The Bodhisatta was once a teacher. He warned one of his students, a cruel prince, to change his ways or he would suffer. When the prince became king he killed most of the other kings of India, but before he could defeat the last king, he died and fell to hell.

Uraga Jataka (#354)

The Bodhisatta was once a farmer. When his son died, nobody in the family showed any sorrow because they understood that all things are impermanent. Indra, king of the gods, was impressed by this and gave the family treasure so they never needed to do physical labor again.

Ghata Jataka (#355)

(Duplicate of Jataka #282) The Bodhisatta was once a king. A former advisor who he had expelled convinced a rival king to conquer the Bodhisatta because, in order to avoid any deaths, he would not resist. While imprisoned, the Bodhisatta felt pity for his captor, which magically caused him pain and this made him realize it was a mistake to conquer a man as virtuous as the Bodhisatta, so he returned to his own kingdom.

Karandiya Jataka (#356)

The Bodhisatta was once a student. His teacher preached religion to everyone. To convince him to only preach to people who wanted to listen, the Bodhisatta threw rocks into a cave, saying he wanted to make the world level. Then his teacher realized making all people accept his teachings was also impossible.

Latukika Jataka (#357)

The Bodhisatta was once an elephant. The Bodhisatta protected a nest of quail chicks when his herd passed by, but a rogue elephant intentionally stepped on them and their mother vowed revenge. She got a crow to peck out its eyes and a frog to croak at the bottom of a cliff so the blind elephant followed the sound hoping to find water and fell to its death.
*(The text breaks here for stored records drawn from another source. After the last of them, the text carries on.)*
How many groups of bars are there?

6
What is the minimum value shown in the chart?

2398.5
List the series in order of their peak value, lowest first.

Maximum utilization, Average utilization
Culladhammapala Jataka (#358)

The Bodhisatta was once a prince. While the Bodhisatta was still an infant, his father, the king, grew madly jealous of the attention his queen gave their son, so he cut the Bodhisatta into little bits.

Suvannamiga Jataka (#359)

The Bodhisatta was once a deer. He got caught in a snare and his wife begged the hunter to kill her instead. The hunter was impressed by her devotion and let them both live.

Sussondi Jataka (#360)

The Bodhisatta was once a garuda king. While in human form in order to play dice with a human king, he and the queen consort fell in love and ran off to live on his remote island home. The king sent a minstrel to find her and when he did, she took him as another lover, so the Bodhisatta gave her back to the king.